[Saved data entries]

☆ ☆ ☆ ☆

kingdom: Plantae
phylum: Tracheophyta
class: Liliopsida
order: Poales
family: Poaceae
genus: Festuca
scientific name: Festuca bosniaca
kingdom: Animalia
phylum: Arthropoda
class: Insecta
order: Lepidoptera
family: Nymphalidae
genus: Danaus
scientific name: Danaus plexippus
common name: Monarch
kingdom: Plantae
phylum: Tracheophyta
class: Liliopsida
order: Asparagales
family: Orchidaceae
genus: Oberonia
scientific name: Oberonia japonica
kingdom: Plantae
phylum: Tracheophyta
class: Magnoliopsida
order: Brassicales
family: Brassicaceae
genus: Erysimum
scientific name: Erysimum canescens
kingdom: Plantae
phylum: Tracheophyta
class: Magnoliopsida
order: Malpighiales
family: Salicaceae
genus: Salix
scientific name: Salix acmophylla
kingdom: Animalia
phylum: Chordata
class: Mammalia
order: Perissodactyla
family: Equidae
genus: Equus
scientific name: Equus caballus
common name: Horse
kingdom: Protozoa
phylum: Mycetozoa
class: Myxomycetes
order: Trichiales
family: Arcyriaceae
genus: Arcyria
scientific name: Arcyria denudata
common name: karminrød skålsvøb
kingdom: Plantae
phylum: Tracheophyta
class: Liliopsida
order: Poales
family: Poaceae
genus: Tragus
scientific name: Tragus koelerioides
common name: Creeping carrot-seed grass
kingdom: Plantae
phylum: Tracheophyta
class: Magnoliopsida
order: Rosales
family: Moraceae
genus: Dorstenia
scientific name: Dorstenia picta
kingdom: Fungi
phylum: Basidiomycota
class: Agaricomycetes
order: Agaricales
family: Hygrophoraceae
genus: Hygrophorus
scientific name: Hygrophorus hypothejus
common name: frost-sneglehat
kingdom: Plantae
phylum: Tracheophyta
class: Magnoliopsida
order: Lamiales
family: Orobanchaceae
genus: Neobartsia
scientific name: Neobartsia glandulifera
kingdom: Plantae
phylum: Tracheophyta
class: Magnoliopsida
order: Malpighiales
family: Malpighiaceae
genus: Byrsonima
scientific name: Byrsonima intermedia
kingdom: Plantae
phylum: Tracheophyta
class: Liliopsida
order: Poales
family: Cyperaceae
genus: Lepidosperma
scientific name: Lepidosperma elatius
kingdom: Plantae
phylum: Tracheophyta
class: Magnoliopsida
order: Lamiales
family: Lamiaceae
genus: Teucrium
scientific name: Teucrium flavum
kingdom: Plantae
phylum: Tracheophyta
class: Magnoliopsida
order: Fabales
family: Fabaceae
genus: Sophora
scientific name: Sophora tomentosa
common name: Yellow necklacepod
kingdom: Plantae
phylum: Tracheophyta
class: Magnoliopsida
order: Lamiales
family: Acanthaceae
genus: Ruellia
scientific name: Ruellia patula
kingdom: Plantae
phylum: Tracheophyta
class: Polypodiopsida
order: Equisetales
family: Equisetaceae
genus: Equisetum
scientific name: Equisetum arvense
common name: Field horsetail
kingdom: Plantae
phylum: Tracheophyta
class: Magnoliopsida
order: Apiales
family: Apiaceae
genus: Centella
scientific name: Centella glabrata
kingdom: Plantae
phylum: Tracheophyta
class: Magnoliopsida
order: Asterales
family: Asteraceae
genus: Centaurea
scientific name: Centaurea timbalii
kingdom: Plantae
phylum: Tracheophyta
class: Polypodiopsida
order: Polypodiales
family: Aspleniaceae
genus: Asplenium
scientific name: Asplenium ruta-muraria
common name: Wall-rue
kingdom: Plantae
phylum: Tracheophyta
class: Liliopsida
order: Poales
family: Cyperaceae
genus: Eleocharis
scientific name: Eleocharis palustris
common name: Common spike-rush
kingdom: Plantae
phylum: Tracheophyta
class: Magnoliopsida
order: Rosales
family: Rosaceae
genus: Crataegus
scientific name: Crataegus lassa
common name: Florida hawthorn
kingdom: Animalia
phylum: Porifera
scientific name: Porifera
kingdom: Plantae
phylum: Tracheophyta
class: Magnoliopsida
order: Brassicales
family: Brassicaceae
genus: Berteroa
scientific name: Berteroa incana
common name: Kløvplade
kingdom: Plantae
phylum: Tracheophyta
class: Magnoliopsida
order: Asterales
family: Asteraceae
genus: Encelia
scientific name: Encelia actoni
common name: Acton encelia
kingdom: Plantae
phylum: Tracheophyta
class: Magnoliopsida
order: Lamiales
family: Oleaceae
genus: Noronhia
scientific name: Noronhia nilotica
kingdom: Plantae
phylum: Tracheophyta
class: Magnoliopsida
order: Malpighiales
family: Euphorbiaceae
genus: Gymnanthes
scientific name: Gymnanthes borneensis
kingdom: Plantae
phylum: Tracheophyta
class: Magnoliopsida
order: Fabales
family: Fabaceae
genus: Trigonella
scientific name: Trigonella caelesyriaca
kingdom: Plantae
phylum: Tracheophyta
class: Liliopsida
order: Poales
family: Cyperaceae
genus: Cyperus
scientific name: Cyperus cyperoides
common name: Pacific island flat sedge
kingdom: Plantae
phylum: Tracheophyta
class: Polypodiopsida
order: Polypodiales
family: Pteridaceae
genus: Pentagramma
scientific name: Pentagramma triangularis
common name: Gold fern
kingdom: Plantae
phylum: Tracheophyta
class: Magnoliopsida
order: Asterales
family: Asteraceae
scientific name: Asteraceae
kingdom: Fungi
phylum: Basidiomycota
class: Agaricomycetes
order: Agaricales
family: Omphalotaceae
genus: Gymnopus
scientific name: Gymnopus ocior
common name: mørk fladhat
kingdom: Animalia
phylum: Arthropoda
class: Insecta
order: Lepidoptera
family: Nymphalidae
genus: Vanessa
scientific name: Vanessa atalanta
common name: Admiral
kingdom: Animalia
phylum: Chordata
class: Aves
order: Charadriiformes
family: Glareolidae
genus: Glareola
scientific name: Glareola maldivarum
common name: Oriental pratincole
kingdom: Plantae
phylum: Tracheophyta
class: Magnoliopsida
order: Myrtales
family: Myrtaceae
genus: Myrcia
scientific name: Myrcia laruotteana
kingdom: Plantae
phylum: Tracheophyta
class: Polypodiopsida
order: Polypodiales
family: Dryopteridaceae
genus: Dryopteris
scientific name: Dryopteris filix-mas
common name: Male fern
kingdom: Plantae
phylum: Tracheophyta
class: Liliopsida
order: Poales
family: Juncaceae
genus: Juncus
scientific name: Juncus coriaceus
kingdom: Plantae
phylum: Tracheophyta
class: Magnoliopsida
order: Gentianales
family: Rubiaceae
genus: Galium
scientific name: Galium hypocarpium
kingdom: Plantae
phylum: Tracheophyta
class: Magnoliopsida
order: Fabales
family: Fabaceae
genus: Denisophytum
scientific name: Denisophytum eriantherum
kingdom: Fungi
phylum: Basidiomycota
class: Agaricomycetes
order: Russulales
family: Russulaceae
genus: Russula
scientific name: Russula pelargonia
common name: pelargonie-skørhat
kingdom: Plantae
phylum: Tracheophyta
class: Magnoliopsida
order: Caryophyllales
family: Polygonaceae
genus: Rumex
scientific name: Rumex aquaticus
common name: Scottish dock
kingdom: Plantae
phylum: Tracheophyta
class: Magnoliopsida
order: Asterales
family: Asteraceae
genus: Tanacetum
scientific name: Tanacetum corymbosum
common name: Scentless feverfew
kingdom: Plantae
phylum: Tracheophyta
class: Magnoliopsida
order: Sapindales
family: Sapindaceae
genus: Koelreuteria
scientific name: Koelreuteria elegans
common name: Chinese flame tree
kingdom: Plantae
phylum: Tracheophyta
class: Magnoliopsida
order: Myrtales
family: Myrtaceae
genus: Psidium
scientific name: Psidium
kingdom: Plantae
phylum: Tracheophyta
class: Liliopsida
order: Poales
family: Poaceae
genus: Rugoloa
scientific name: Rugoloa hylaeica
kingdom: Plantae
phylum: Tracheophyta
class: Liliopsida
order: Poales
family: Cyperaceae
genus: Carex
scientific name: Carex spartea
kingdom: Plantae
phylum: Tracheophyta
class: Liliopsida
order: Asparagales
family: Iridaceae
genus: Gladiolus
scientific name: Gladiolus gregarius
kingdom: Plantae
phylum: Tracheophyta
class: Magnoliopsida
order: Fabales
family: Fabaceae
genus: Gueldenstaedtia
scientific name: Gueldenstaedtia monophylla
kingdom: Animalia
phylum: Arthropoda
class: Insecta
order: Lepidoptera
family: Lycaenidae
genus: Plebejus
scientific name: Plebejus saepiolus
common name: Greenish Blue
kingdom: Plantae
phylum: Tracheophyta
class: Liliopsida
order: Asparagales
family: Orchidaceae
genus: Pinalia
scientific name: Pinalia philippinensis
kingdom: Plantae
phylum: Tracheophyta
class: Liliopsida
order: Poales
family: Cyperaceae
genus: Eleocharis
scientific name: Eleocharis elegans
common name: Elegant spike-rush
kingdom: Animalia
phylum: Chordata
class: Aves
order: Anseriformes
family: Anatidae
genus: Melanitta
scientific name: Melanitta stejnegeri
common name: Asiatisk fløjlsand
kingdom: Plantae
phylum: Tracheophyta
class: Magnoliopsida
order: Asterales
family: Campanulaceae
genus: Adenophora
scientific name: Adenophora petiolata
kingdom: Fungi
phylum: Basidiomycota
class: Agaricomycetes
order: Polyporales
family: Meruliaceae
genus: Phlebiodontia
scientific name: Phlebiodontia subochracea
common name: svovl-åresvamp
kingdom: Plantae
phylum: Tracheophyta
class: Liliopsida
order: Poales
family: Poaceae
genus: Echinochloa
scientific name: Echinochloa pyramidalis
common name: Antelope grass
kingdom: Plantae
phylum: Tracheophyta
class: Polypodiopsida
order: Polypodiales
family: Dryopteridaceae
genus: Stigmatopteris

☆ ☆ ☆ ☆

> **Given exercise**:
Convert the items into a numbered list, starting with the line containing "scientific name: Tanacetum corymbosum" and going on through the line containing "genus: Carex", with blank lines left out.

> **Answer in full**:
1. scientific name: Tanacetum corymbosum
2. common name: Scentless feverfew
3. kingdom: Plantae
4. phylum: Tracheophyta
5. class: Magnoliopsida
6. order: Sapindales
7. family: Sapindaceae
8. genus: Koelreuteria
9. scientific name: Koelreuteria elegans
10. common name: Chinese flame tree
11. kingdom: Plantae
12. phylum: Tracheophyta
13. class: Magnoliopsida
14. order: Myrtales
15. family: Myrtaceae
16. genus: Psidium
17. scientific name: Psidium
18. kingdom: Plantae
19. phylum: Tracheophyta
20. class: Liliopsida
21. order: Poales
22. family: Poaceae
23. genus: Rugoloa
24. scientific name: Rugoloa hylaeica
25. kingdom: Plantae
26. phylum: Tracheophyta
27. class: Liliopsida
28. order: Poales
29. family: Cyperaceae
30. genus: Carex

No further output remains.